Appendix: Key Concepts

The following terms are referenced throughout this checklist and provide additional context for common AI agent security concepts.

Account Abstraction (EIP-4337)

EIP-4337 enables smart contract wallets with programmable security policies. Organizations can enforce spending limits, session keys, recipient restrictions, and other controls at the wallet layer rather than relying solely on the AI agent.

Multi-Party Computation (MPC)

MPC splits signing authority across multiple parties instead of relying on a single private key. Organizations can require multiple approvals for sensitive actions while keeping key material distributed.

Fail Closed

If validation fails or uncertainty exists, stop execution rather than attempting to continue.

Least Privilege

Every user, process, application, or agent should have only the minimum permissions necessary to perform its intended task, and nothing more.

Structured Actions

Convert natural-language requests into structured representations so validation and policy enforcement can occur before execution.

Transaction Simulation

Execute transactions in a safe environment before signing to verify expected behavior and detect unintended state changes.

Prompt Injection

Prompt injection occurs when malicious content attempts to manipulate an AI system into ignoring its intended instructions or security boundaries.

Conclusion

AI agents are becoming increasingly capable, but greater autonomy also brings greater responsibility. Security should not be treated as something added after deployment. It should be part of the design process from the beginning.

No checklist can eliminate every risk, and no AI agent system is ever going to be 100% secure. New attack techniques will continue to emerge, models will evolve, and best practices will change over time. The goal is not perfection. The goal is to build systems that fail safely, limit the impact of mistakes, and make risky actions difficult to execute.

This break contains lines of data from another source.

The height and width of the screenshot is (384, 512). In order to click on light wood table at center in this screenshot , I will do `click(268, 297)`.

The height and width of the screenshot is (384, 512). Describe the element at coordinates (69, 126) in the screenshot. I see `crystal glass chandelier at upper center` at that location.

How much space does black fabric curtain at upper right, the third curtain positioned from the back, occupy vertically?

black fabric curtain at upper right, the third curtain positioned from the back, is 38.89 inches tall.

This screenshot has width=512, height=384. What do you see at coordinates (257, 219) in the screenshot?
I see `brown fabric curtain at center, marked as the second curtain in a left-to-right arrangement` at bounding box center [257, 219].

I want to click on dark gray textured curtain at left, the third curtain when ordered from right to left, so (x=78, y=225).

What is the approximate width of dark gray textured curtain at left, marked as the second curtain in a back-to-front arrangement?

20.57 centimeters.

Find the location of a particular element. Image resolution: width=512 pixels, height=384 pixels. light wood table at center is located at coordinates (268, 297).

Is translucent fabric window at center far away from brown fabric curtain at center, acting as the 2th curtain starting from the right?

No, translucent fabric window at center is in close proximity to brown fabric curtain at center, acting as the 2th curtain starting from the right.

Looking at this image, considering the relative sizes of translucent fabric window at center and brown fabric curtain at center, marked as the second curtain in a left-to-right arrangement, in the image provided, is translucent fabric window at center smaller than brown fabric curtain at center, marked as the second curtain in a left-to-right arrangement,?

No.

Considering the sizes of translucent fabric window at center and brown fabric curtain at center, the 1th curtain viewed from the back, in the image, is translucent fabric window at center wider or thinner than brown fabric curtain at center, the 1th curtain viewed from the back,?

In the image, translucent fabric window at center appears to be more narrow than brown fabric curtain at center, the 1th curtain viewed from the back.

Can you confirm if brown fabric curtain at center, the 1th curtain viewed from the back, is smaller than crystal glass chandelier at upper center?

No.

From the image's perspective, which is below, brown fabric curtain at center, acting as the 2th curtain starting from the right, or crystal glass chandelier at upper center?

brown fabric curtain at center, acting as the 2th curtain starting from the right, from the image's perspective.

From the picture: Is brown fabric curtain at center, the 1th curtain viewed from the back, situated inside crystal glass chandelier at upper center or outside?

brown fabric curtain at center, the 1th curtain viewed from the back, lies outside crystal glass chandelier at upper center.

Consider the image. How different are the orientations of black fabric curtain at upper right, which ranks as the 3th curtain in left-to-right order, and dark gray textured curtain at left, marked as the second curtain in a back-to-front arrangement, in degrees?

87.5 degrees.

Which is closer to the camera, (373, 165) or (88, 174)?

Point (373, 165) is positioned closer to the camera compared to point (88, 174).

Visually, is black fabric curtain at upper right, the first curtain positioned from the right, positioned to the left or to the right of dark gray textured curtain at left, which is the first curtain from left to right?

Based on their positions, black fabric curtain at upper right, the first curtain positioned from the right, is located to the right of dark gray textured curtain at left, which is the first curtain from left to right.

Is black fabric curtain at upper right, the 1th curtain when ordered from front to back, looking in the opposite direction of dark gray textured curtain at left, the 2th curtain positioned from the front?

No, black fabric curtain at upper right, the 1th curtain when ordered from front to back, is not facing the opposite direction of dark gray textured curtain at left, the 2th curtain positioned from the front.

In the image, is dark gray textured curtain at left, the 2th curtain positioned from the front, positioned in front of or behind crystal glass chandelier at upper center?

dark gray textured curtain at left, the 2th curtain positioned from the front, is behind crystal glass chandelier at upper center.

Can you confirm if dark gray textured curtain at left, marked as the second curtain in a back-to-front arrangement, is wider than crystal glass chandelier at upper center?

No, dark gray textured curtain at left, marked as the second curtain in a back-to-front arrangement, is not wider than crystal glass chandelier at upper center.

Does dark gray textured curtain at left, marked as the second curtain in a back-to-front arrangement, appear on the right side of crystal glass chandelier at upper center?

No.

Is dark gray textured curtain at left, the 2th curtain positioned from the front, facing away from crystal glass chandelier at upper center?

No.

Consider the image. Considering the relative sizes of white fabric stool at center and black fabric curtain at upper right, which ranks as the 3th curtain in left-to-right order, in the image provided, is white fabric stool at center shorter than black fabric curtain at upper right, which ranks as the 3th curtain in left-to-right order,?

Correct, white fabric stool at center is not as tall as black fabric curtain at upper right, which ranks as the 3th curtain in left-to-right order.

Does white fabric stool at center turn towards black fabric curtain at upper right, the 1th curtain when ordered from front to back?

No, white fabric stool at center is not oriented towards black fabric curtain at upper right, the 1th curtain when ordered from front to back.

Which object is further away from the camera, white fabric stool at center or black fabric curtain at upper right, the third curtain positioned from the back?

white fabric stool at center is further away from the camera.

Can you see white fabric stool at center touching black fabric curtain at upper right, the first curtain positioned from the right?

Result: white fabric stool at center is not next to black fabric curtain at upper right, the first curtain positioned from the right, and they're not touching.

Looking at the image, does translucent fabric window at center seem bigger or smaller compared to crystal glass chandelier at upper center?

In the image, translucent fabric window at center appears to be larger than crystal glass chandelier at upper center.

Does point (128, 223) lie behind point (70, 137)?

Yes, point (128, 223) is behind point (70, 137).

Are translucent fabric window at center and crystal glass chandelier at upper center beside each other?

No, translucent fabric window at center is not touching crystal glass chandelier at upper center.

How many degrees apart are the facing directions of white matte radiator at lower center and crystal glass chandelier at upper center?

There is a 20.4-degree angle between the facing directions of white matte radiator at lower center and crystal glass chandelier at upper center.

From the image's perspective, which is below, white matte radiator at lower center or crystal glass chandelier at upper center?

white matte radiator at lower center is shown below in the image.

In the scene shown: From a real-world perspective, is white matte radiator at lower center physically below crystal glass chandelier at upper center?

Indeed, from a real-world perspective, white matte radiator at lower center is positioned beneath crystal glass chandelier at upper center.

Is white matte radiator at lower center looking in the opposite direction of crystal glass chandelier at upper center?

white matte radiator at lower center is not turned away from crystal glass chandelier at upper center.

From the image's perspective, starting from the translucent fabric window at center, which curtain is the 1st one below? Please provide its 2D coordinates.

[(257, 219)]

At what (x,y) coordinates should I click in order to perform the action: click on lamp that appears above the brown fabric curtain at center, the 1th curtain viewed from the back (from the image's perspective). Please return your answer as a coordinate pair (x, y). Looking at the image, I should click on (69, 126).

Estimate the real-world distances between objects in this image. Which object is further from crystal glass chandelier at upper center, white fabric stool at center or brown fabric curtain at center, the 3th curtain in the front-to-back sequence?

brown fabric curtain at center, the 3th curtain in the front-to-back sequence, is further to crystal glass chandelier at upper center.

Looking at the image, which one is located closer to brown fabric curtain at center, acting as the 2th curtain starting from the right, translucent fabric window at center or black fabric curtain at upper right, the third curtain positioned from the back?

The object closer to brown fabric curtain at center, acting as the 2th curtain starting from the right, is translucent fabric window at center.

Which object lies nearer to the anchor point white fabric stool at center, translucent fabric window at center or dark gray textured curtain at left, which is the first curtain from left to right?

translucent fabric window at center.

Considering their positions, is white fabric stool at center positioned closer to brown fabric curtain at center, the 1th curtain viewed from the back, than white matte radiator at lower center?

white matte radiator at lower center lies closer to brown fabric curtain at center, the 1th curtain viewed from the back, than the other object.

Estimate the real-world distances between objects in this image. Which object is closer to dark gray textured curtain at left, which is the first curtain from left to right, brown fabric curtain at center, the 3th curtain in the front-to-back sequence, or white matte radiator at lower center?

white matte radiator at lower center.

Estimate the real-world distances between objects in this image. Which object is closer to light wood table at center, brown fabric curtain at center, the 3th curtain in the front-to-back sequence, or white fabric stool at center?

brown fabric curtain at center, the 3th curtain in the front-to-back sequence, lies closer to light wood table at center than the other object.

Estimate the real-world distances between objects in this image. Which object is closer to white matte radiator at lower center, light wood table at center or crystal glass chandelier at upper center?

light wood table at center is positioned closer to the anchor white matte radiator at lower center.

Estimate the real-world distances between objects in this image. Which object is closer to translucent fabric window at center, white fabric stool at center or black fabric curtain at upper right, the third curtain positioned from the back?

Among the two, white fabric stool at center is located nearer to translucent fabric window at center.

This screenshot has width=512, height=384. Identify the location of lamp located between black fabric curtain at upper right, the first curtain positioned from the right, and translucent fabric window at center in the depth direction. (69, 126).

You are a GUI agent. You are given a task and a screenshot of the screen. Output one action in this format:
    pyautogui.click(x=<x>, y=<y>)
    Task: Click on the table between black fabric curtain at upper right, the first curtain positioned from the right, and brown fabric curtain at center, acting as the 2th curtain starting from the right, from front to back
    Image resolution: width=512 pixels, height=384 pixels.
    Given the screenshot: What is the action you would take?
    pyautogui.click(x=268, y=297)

Most of the practices in this checklist are not unique to AI. They are well-established security principles applied to a new class of software. As agents become more capable and trusted with increasingly sensitive tasks, applying those principles consistently will become even more important.

Innovation and security do not have to compete with each other. Building useful AI agents and building secure AI agents should go hand in hand. The earlier security is considered, the easier it becomes to build systems that users can trust.

Acknowledgements

This research was supported in part by funding from TheDAO Security Fund & Giveth. All views and conclusions expressed are my own.